===== MATERIAL FOR THE TASK

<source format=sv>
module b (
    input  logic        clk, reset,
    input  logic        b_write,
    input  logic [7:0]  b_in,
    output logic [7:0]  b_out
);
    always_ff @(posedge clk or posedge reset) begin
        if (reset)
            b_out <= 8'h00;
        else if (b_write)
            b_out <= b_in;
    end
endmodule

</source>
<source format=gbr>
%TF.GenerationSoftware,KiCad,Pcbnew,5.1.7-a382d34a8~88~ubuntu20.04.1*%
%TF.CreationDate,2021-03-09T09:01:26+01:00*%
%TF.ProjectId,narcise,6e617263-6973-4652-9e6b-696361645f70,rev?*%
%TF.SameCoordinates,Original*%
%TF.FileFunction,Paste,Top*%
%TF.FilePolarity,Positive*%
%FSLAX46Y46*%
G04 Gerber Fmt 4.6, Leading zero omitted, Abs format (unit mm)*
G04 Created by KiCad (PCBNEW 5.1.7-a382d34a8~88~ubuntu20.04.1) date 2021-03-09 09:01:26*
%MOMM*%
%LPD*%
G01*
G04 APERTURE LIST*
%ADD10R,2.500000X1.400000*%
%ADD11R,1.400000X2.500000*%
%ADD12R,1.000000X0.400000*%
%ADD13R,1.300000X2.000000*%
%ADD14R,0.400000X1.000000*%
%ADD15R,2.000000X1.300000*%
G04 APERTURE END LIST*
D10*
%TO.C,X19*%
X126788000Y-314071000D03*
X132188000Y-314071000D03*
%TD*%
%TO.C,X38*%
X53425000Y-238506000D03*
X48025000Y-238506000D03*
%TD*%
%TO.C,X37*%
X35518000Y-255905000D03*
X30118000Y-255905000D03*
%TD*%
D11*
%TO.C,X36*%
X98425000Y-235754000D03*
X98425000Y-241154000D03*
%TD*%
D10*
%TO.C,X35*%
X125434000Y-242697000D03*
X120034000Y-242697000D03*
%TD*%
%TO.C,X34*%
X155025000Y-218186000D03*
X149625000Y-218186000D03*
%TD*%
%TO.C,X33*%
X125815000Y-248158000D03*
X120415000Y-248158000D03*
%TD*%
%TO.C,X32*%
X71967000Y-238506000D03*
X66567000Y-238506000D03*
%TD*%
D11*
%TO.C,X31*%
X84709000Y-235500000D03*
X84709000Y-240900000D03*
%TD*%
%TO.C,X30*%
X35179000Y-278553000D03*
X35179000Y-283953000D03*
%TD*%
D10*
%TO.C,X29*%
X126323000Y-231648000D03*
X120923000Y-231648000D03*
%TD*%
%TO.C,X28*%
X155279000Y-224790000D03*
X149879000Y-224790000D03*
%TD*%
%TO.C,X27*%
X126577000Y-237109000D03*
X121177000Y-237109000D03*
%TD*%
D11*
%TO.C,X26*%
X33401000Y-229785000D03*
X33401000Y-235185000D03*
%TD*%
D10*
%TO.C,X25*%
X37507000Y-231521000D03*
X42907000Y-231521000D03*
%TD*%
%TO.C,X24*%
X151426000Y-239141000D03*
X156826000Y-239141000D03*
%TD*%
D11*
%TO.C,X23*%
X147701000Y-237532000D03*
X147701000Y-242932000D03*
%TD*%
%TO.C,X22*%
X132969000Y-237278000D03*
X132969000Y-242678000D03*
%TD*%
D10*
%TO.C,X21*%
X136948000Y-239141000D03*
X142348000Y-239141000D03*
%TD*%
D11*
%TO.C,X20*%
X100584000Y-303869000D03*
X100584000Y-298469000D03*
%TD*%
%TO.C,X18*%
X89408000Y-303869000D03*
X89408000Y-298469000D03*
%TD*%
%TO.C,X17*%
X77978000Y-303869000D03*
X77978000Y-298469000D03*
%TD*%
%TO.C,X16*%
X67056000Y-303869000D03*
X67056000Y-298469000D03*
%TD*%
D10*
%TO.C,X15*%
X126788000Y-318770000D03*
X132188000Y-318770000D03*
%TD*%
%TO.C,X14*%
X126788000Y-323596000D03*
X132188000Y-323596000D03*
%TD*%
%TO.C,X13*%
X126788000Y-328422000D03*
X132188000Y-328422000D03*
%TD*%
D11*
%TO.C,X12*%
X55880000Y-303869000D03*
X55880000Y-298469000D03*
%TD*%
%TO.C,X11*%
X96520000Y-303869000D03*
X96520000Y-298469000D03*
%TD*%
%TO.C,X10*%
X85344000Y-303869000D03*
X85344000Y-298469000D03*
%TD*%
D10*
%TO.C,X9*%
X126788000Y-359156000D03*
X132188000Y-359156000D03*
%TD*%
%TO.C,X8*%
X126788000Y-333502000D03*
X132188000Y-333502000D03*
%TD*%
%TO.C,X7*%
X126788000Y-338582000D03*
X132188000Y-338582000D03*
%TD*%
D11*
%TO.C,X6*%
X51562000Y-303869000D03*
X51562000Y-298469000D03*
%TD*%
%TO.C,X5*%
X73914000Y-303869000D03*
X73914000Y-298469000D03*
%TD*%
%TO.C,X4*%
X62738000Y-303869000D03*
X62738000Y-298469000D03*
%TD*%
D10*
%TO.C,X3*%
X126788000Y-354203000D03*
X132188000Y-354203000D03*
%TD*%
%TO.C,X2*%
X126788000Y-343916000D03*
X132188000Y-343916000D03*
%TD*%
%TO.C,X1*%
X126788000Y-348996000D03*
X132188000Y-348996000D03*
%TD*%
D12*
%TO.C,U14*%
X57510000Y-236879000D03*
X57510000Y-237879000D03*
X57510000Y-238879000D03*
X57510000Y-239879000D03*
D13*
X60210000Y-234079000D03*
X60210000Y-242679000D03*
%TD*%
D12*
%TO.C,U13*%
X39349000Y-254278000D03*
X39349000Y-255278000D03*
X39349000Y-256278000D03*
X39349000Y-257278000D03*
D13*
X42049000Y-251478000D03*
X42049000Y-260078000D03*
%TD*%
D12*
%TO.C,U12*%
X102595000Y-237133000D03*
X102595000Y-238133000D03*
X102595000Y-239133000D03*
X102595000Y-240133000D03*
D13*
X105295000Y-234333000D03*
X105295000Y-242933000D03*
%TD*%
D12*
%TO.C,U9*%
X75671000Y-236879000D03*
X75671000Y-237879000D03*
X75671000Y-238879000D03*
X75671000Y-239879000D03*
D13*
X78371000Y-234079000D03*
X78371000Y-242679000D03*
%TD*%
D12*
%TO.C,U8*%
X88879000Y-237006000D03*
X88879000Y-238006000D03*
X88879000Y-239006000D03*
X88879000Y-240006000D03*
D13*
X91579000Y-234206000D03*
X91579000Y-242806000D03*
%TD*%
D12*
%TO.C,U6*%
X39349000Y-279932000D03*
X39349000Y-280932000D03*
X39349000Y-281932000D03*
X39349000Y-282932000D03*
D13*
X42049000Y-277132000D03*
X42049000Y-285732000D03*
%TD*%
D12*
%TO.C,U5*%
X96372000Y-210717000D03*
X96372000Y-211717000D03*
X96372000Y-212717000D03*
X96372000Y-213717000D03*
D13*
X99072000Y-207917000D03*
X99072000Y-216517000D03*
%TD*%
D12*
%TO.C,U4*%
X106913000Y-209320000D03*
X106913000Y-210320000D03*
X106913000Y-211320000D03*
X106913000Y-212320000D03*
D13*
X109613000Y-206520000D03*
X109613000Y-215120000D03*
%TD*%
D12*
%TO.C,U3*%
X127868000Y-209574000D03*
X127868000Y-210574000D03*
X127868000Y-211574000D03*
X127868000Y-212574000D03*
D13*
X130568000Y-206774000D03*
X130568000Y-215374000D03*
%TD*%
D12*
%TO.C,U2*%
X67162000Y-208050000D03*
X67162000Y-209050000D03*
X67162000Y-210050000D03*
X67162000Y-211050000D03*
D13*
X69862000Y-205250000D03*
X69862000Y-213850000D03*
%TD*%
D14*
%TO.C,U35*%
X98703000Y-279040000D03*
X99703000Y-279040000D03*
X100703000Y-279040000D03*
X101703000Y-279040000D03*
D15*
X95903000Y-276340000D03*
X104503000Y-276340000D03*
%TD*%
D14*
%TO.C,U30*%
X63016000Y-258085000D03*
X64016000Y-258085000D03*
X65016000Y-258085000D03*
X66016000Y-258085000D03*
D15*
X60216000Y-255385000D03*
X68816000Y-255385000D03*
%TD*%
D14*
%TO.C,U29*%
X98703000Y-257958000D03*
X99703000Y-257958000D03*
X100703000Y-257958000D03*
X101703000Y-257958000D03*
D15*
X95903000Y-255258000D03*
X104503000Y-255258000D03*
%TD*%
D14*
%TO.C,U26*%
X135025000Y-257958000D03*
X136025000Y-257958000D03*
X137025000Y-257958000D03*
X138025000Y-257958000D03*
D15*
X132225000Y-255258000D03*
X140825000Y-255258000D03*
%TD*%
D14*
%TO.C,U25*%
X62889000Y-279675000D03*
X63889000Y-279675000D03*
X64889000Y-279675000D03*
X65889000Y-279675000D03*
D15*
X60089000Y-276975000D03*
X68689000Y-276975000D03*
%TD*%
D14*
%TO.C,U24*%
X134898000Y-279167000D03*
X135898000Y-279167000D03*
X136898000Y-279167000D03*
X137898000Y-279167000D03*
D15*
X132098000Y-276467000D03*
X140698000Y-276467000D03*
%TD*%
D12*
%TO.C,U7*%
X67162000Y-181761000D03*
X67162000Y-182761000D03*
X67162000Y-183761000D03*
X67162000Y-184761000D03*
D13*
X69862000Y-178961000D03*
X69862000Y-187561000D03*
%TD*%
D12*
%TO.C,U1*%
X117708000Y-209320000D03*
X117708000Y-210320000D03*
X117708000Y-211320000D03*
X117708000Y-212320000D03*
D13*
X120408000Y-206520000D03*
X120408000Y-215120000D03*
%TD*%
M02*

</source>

==========
===== MATERIAL FOR THE TASK

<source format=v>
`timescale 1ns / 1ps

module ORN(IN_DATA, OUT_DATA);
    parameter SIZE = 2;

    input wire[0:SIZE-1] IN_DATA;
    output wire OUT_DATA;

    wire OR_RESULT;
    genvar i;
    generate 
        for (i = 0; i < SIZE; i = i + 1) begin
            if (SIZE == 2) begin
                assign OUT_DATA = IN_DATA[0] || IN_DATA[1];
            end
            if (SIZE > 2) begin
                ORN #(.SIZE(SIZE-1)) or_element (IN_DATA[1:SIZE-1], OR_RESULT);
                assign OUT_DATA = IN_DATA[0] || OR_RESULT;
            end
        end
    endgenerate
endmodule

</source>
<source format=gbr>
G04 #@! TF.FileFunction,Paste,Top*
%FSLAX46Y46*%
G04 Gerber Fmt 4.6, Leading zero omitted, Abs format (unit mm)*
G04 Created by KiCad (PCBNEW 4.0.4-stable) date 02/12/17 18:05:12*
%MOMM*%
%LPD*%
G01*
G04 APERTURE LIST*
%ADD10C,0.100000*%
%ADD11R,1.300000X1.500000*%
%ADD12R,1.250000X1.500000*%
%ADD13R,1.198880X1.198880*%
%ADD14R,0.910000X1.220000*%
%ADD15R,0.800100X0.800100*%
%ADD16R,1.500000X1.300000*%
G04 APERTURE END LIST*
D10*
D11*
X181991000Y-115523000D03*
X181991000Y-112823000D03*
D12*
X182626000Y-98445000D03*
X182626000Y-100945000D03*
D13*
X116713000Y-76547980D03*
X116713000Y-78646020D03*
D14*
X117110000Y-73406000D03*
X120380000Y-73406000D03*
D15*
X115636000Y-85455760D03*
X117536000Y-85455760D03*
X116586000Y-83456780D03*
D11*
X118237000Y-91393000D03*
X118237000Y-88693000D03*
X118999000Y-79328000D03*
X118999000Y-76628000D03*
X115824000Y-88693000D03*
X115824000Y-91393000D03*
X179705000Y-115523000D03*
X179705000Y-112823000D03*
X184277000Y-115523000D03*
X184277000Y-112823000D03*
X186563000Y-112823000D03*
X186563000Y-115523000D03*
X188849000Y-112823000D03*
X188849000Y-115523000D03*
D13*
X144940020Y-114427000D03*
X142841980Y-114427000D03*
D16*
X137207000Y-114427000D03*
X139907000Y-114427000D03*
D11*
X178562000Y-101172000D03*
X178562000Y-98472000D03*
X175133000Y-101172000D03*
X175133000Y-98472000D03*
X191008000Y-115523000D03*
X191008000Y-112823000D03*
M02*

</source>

==========
===== MATERIAL FOR THE TASK

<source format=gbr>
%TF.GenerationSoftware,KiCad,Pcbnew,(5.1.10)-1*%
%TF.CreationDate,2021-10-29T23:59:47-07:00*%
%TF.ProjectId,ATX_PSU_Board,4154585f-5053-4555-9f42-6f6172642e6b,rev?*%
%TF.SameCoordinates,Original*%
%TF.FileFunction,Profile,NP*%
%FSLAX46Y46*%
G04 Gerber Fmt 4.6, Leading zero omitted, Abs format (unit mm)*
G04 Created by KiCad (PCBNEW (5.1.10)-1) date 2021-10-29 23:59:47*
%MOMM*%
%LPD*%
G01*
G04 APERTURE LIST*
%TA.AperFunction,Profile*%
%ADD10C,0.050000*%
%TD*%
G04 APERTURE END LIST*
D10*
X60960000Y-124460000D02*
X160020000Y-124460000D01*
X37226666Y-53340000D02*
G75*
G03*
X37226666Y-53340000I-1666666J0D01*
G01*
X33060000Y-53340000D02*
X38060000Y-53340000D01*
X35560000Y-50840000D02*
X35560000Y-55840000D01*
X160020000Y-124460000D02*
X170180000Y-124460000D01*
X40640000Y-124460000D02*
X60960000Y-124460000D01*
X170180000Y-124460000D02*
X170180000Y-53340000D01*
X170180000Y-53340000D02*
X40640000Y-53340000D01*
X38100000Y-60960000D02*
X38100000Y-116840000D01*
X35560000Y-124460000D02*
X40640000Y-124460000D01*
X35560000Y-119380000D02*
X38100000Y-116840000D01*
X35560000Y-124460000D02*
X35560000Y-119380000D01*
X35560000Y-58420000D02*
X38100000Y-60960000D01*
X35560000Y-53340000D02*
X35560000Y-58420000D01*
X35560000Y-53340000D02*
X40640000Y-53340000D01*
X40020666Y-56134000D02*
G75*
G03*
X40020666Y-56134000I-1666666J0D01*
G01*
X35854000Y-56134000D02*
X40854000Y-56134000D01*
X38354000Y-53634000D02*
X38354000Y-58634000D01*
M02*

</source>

==========

» **THE PROBLEM**
What is needed is an exact copy of the lines above, from the one containing "X62738000Y-303869000D03*" through the one containing "X102595000Y-237133000D03*", with nothing added.

» **TASK RESULT**
X62738000Y-303869000D03*
X62738000Y-298469000D03*
%TD*%
D10*
%TO.C,X3*%
X126788000Y-354203000D03*
X132188000Y-354203000D03*
%TD*%
%TO.C,X2*%
X126788000Y-343916000D03*
X132188000Y-343916000D03*
%TD*%
%TO.C,X1*%
X126788000Y-348996000D03*
X132188000Y-348996000D03*
%TD*%
D12*
%TO.C,U14*%
X57510000Y-236879000D03*
X57510000Y-237879000D03*
X57510000Y-238879000D03*
X57510000Y-239879000D03*
D13*
X60210000Y-234079000D03*
X60210000Y-242679000D03*
%TD*%
D12*
%TO.C,U13*%
X39349000Y-254278000D03*
X39349000Y-255278000D03*
X39349000Y-256278000D03*
X39349000Y-257278000D03*
D13*
X42049000Y-251478000D03*
X42049000Y-260078000D03*
%TD*%
D12*
%TO.C,U12*%
X102595000Y-237133000D03*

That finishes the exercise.